(Extracted page text data)

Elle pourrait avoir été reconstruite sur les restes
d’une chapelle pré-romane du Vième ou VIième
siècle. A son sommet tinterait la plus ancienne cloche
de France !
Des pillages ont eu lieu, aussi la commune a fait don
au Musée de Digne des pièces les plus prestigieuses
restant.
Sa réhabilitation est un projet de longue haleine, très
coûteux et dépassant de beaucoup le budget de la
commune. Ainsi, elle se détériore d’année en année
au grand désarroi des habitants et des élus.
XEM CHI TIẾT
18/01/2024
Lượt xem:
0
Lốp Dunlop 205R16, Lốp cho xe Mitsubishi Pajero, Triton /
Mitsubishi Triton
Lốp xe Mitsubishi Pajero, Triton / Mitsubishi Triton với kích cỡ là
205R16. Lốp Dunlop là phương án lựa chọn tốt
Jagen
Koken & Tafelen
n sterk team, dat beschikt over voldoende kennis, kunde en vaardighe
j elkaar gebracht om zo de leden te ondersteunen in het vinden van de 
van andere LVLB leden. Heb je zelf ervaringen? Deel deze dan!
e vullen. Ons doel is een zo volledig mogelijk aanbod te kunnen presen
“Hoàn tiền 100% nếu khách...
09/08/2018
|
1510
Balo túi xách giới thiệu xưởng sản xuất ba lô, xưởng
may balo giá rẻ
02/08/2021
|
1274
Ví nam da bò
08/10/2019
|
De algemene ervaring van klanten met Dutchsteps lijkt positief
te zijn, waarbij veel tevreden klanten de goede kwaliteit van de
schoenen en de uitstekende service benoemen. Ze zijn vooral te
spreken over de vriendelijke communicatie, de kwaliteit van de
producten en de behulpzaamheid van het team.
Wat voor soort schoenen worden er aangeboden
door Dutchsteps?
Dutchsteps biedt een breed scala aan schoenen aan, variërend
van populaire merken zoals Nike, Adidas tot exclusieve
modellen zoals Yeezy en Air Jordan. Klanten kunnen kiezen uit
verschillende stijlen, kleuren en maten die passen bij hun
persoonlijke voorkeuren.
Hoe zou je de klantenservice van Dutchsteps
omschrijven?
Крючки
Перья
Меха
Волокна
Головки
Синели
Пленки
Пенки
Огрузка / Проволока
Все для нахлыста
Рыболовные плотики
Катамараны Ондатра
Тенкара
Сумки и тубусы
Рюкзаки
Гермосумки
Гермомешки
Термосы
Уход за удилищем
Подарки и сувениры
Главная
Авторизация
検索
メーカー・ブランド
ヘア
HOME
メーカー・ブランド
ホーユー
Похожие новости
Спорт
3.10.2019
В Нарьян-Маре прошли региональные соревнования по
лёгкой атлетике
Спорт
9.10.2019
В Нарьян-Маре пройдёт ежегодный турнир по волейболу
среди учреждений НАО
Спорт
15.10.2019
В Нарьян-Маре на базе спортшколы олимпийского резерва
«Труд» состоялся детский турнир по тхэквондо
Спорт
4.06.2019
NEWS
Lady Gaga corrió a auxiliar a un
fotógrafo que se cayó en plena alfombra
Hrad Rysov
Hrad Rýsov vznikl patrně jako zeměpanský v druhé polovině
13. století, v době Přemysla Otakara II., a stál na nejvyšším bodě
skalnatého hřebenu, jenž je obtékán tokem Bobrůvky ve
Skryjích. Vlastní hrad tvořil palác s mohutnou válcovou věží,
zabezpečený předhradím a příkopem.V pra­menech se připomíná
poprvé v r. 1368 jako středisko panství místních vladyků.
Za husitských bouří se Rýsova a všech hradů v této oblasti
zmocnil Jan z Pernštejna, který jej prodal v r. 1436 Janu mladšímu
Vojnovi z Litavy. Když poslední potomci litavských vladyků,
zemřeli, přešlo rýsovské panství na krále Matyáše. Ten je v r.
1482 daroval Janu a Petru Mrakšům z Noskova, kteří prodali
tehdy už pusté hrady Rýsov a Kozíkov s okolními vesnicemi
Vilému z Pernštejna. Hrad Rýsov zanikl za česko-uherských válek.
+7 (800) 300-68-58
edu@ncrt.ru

## WHAT IS BEING ASKED
Give only the lines from the one holding "лёгкой атлетике" through the one holding "Hrad Rýsov vznikl", each restated exactly as it appears above.

## ANSWER FOR THIS EXERCISE
лёгкой атлетике
Спорт
9.10.2019
В Нарьян-Маре пройдёт ежегодный турнир по волейболу
среди учреждений НАО
Спорт
15.10.2019
В Нарьян-Маре на базе спортшколы олимпийского резерва
«Труд» состоялся детский турнир по тхэквондо
Спорт
4.06.2019
NEWS
Lady Gaga corrió a auxiliar a un
fotógrafo que se cayó en plena alfombra
Hrad Rysov
Hrad Rýsov vznikl patrně jako zeměpanský v druhé polovině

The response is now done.